Here is a question I'm doing to study for my introductory statistics final exam coming up in a few weeks. Specifically, I'm attempting part (c) here:
A factory manufactures widgets. To successfully manufacture widgets, two machines must both be working. The production supervisor has noticed that in a $28$ day period, machine A was broken on $5$ days, and machine B was broken on $8$ days. Assuming that the chance of a machine to be broken on a given day is independent of its chance to be broken on any day.
(a) Calculate a $95$% confidence interval for the percentage of days that machine A is broken.
(b) Is there evidence in the data collected that machine B is less reliable than machine A? What additional assumptions are you making, if any?
(c) The production supervisor's intuition suggests that the machines break down together more than should be expected.
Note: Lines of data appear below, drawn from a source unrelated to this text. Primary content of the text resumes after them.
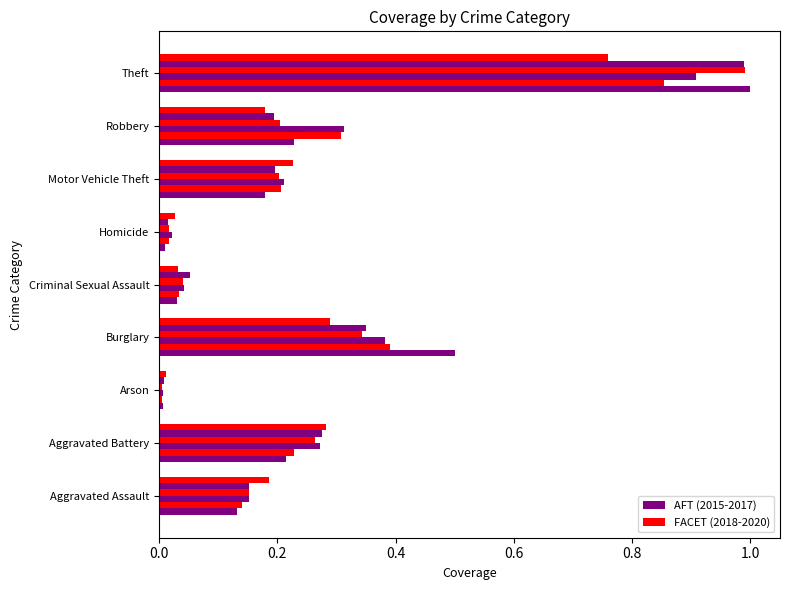

How many data points does each series have?

9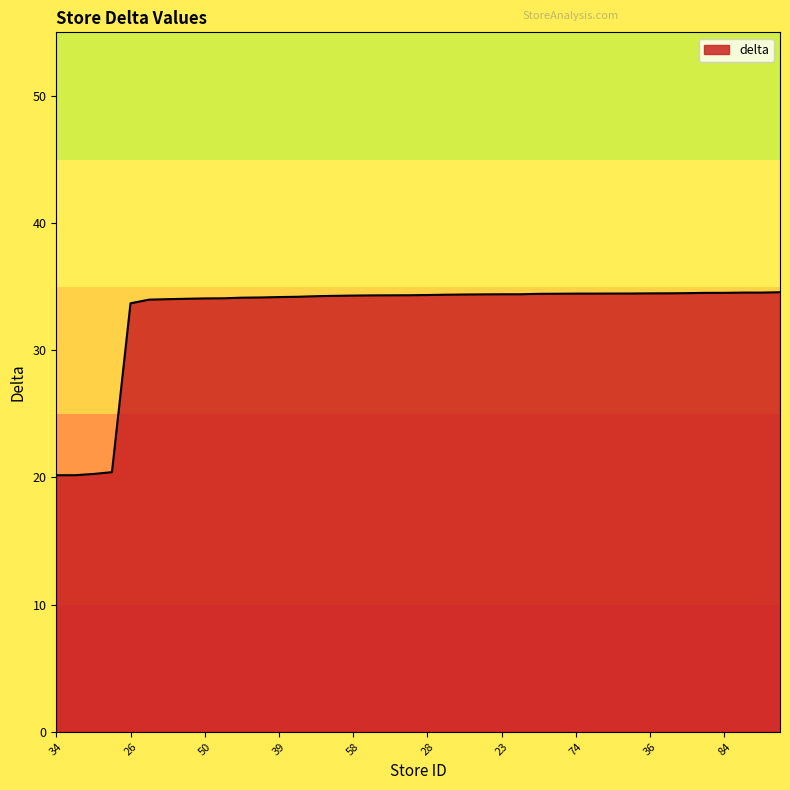

What is the maximum value shown in the chart?

34.6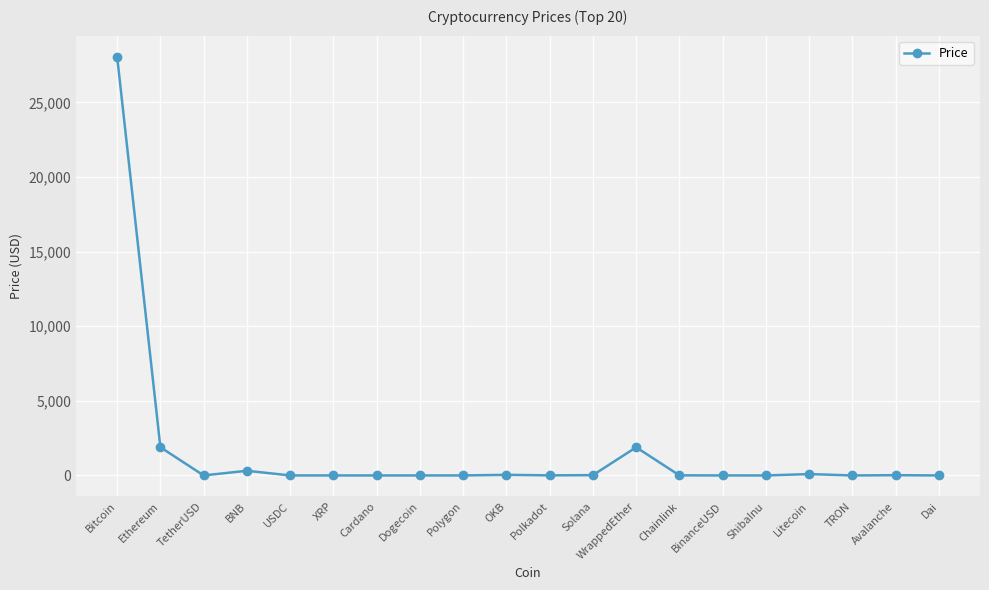

Is it true that the value at Ethereum is 1890.0?

True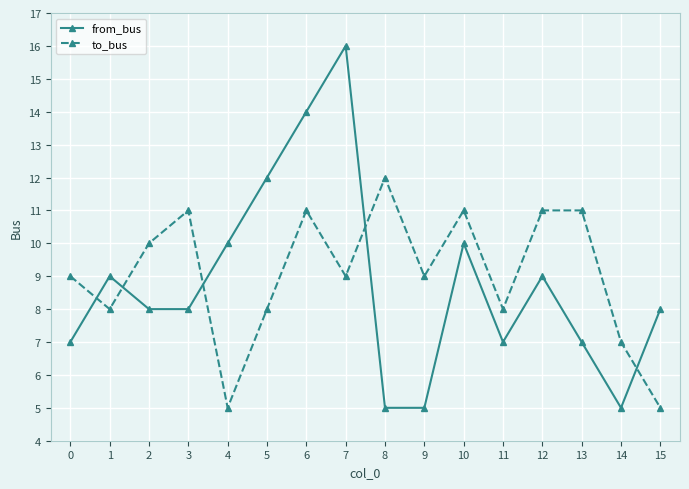

Reading left to right, transcribe all the data shown in this chart.

from_bus: 0=7	1=9	2=8	3=8	4=10	5=12	6=14	7=16	8=5	9=5	10=10	11=7	12=9	13=7	14=5	15=8
to_bus: 0=9	1=8	2=10	3=11	4=5	5=8	6=11	7=9	8=12	9=9	10=11	11=8	12=11	13=11	14=7	15=5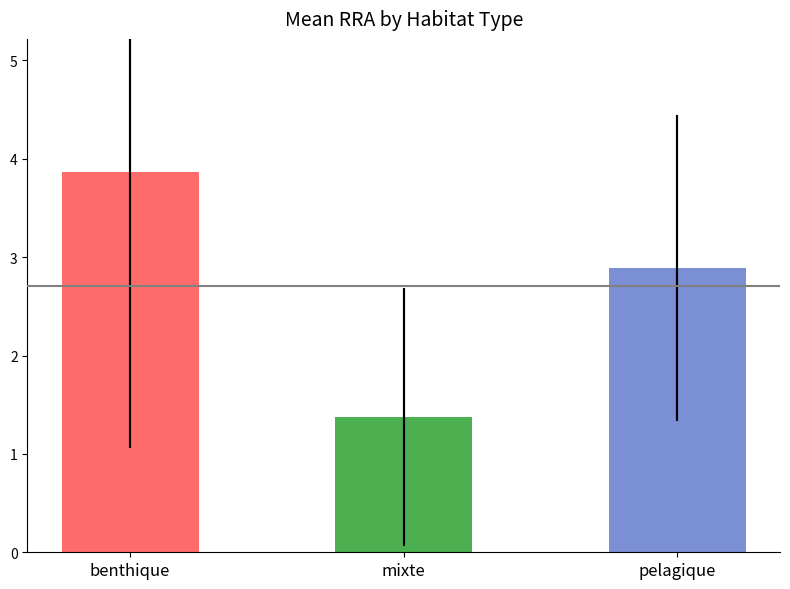

Rank the categories by value from lowest to highest.

mixte, pelagique, benthique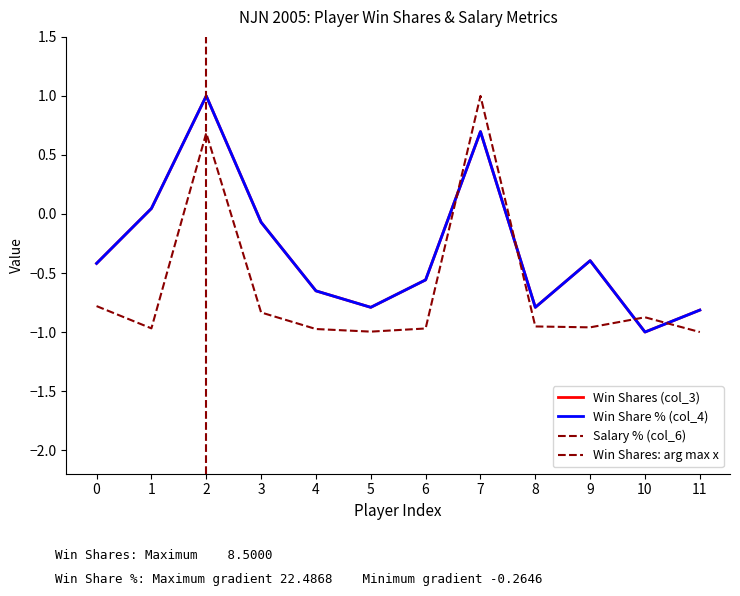

True or false: col_4 has a value of -0.3 at 6.

False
Over a $60$ day period, she observes that there are $14$ days when only machine A breaks down, $13$ days when only machine B breaks down, and $2$ days when both break down. Does this data support her intuition?
Here's the beginning of the model solutions provided:
Picture of beginning of solution to part (c).
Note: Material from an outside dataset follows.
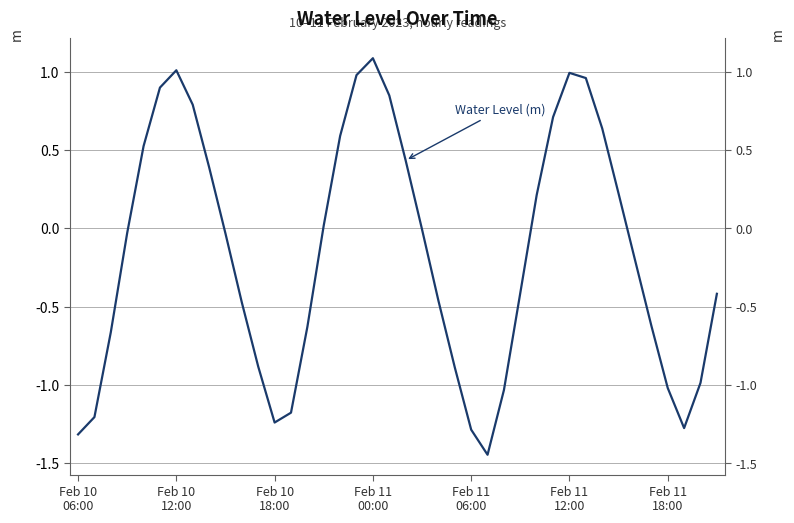

Which has a higher value, 11 or 38?

11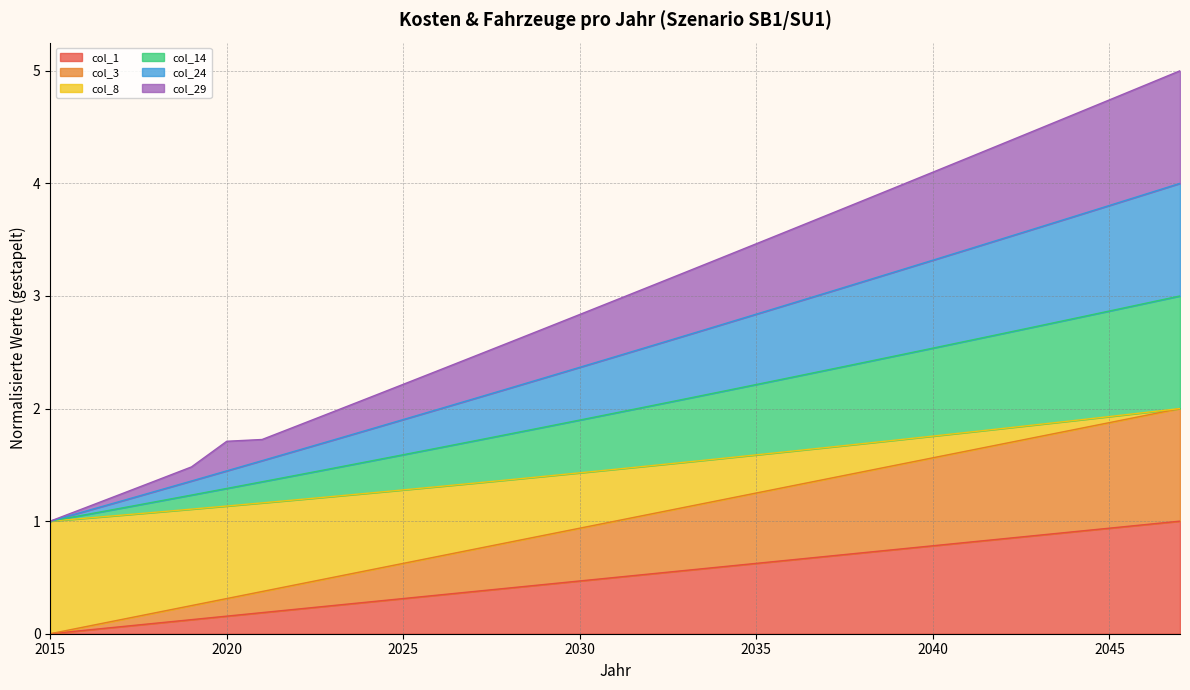

Does the chart display data point markers on the line(s)?

No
However, it's unclear how they come up with the numbers $33$, $12$, $11$, and $2$ for expected values. It seems like they're pulling those numbers out of thin air. How do I get them?
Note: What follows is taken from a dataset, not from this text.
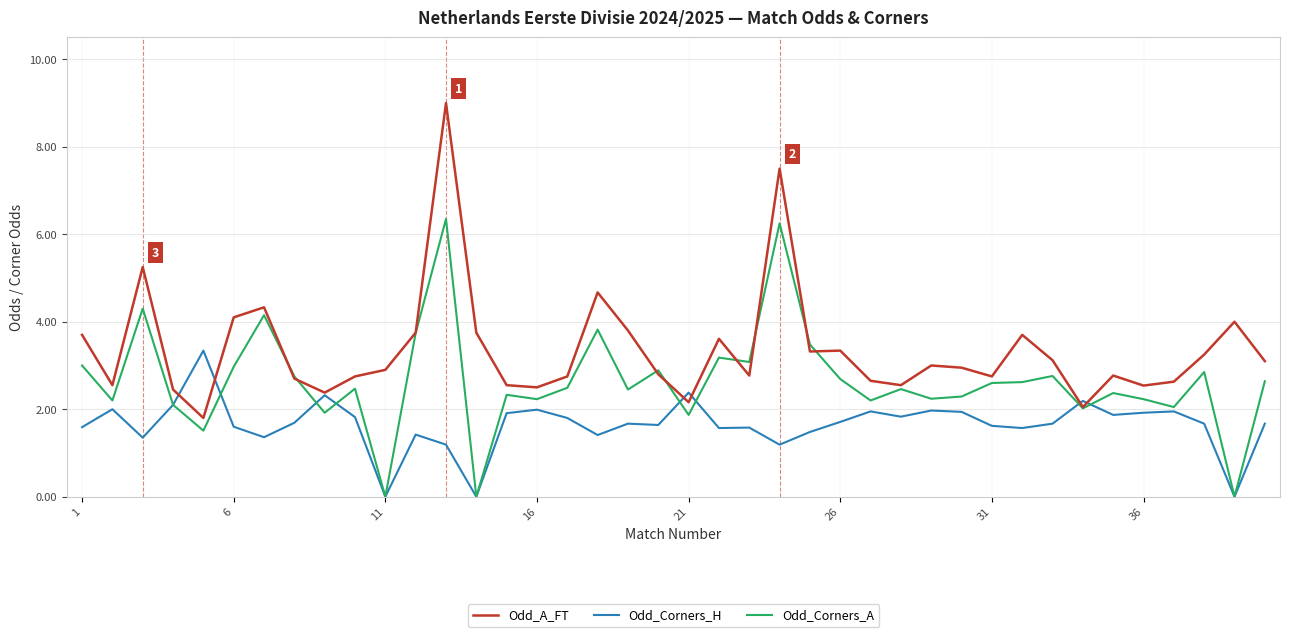

What is the maximum value shown in the chart?

9.0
I understand that the observed values are $31$, $14$, $13$, and $2$, but I don't understand why the expected values are $33$, $12$, $11$, and $2$. For instance, why can't they be e.g. $32$, $13$, $12$, and $3$ instead?
For reference, here are the complete solutions, where the solution to (c) starts on page 3: https://ams005-winter16-02.courses.soe.ucsc.edu/system/files/attachments/practice_final_1_solutions.pdf
There is nothing magical here. Let $E_{ij}$ be the expected count in cell $(i, j)$ (that is, row $i$, column $j$). Let $x_{ij}$ be the actual count in $(i, j)$. For any row $i$, the row count is
$$S_{i, \cdot} = \sum_{k = 1}^n X_{ik}$$
and similar for the column count. Then
$$E_{ij} = \frac{S_{i, \cdot} S_{\cdot, j}}{\sum_{i, \ j} X_{ij}} $$
is the expected count in cell $(i, j).$ That is, as I said in my comment, The product of the row and column counts divided by the grand total.
Let's do the counts for your specific example.
$$\begin{align*} E_{11} &= \frac{45 \cdot 44}{60} = 33 \\ E_{12} &= \frac{45 \cdot 16}{60} = 12 \\ E_{21} &= \frac{15 \cdot 44}{60} = 11 \\ E_{22} &= \frac{15 \cdot 16}{60} = 4 \end{align*}$$
I'm hoping this answers your question because I am not sure what else you would be looking for. The short version: just do the computations.